Longtime Sacramento-area bakery closes expanded production facility after just 1 year
After 33 years as an institution along Fair Oaks Boulevard since 1985, an overbold expansion has Ettore’s Bakery & Café scrambling to make ends meet.
Ettore’s Natomas production facility was abruptly closed Wednesday just over a year after it opened on West National Drive, according to multiple media reports. Owner Ettore Ravazzolo was making deliveries Thursday, a bakery employee said, and could not be reached for comment.
Ravazzolo opened the 12,500-square foot bakery last year to feed a new Roseville store and ramp up catering efforts. But Ettore’s Bakery & Cafe filed for Chapter 11 bankruptcy protection in April with money owed to 100-199 creditors, and closed the Roseville store three months later.
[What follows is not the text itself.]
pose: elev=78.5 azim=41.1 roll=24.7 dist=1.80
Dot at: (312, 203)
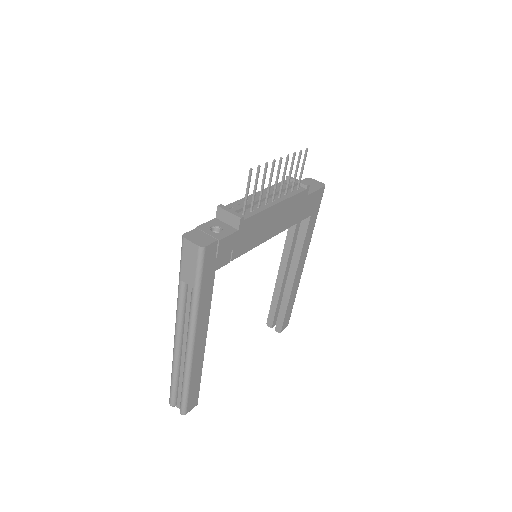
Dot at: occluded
Though Ettore’s Fair Oaks Boulevard bakery and restaurant will remain open, the company seems intent on scaling back operations after last year’s rapid expansion. A six-year contract supplying pastries to Nugget Markets throughout Northern California is set to end soon, Fox40 reported.
Ettore Ravazzolo grew up in a Swiss orphanage, began his pastry apprenticeship as a 16-year-old in Zurich and went off to cook in an Alpine military camp 14,000 feet above sea level at age 19. He immigrated to Sacramento in 1977 with $350 to his name and no ability to speak English, and worked as a pastry chef in several southern states before returning six years later to work at Viva Croissant.
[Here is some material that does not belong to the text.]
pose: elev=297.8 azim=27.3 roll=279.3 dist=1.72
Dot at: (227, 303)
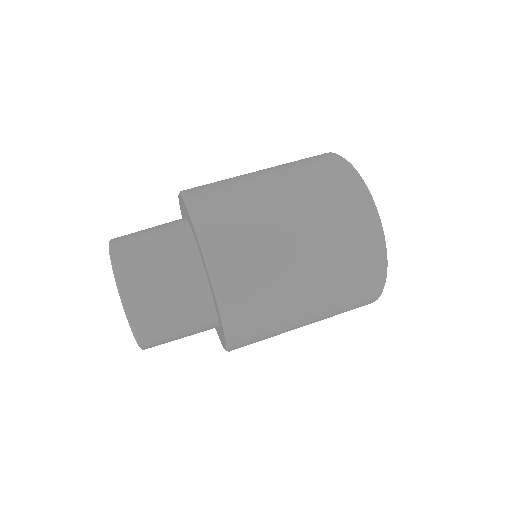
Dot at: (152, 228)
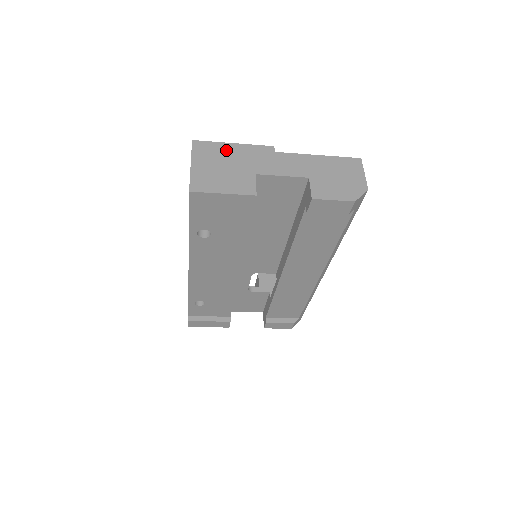
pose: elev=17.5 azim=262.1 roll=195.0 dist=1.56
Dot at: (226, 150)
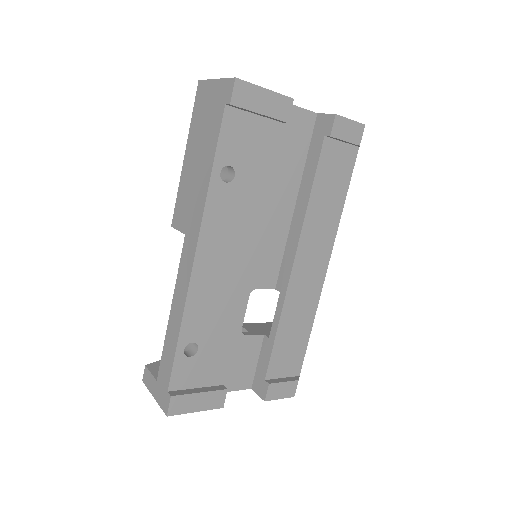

Hundred-hour weeks at the small bakery gave Ravazzolo the experience needed to open up his own shop at 2736 Fair Oaks Blvd. when Viva Croissant’s owner called it quits. His now-ex-wife Meggan Rush took over marketing and the Nugget account as Ettore’s Bakery & Cafe’s vice president after marrying the chef in 2006.
The Natomas facility, which Ravazzolo told Fox40 he decided to close Tuesday night, employed about 45 people. Ettore’s previously served customers in Folsom from 2002 to 2007.